● TEXT SHOWN:
- Born: August 16, 1977 Nara, Nara, Japan
- Died: August 5, 2025 (aged 47)
- Height: 183 cm (6 ft 0 in)
- Professional wrestling career
- Ring names: Aoni Hashimoto; Freddie Krueger; Monster Freddie; Ochimusha Hashimoto; Tomohiko Hashimoto;
- Billed height: 1.83 m (6 ft 0 in)
- Billed weight: 120 kg (260 lb)
- Billed from: Nara, Nara, Japan
- Trained by: Koichiro Kimura; DDT Dojo;
- Debut: April 14, 2000
- Martial arts career
- Nationality: Japanese
- Height: 5 ft 11 in (1.80 m)
- Weight: 251 lb (114 kg; 17.9 st)
- Style: Wrestling, Judo
- Fighting out of: Nara, Nara, Japan
- Team: DDT Pro-Wrestling
- Teacher: Koichiro Kimura
- Rank: 3rd dan black belt in Judo
- Years active: 2002–2006

Mixed martial arts record
- Total: 5
- Wins: 1
- By knockout: 1
- Losses: 4
- By knockout: 4

Other information
- Mixed martial arts record from Sherdog

= Tomohiko Hashimoto =

Japanese professional wrestler (1977–2025)

Tomohiko Hashimoto (橋本友彦, Hashimoto Tomohiko) was a Japanese professional wrestler, judoka and mixed martial artist, best known for his time with Dramatic Dream Team (DDT), where he competed as a mainstay from 2000 to 2006. After working as a freelancer on the Japanese independent circuit for many years, mostly at Apache Pro-Wrestling Army, in 2017 he began promoting its successor promotion, Pro-Wrestling A-Team.

● TASK TO CARRY OUT:
Answer these questions using the profile of Tomohiko Hashimoto:
1. On what date did he debut in professional wrestling?
2. What rank did he hold in judo?
3. Which promotion did he begin promoting in 2017?
The items after this point come from a separate source.

● RECORDS PROVIDED:
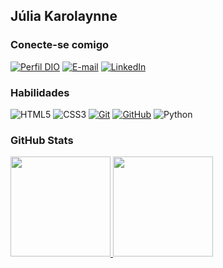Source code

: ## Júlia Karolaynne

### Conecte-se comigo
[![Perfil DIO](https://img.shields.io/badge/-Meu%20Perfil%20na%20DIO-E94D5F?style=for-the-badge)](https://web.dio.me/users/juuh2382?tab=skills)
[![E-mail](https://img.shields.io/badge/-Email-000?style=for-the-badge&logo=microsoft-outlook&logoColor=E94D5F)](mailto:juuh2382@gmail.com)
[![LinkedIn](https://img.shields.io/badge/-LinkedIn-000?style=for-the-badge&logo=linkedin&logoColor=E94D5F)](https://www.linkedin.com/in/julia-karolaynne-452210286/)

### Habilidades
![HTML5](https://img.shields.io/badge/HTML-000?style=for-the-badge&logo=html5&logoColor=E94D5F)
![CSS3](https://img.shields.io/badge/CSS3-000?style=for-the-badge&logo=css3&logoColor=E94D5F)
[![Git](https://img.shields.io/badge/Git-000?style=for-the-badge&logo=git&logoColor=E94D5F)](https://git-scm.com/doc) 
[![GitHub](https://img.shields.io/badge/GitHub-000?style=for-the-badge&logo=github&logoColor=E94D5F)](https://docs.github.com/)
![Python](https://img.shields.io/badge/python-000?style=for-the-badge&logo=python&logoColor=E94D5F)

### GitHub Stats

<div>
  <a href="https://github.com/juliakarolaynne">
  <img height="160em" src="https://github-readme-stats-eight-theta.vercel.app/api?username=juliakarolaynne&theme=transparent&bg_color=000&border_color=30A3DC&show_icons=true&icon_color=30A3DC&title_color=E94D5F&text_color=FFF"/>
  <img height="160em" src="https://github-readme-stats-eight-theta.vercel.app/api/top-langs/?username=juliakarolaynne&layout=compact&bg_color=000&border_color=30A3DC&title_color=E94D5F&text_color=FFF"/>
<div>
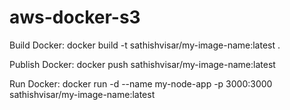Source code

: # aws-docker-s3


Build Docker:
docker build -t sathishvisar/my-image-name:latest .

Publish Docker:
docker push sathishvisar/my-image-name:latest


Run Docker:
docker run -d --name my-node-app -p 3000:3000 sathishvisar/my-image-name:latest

● ANSWER TO THE PROBLEM:
1. April 14, 2000
2. 3rd dan black belt
3. Pro-Wrestling A-Team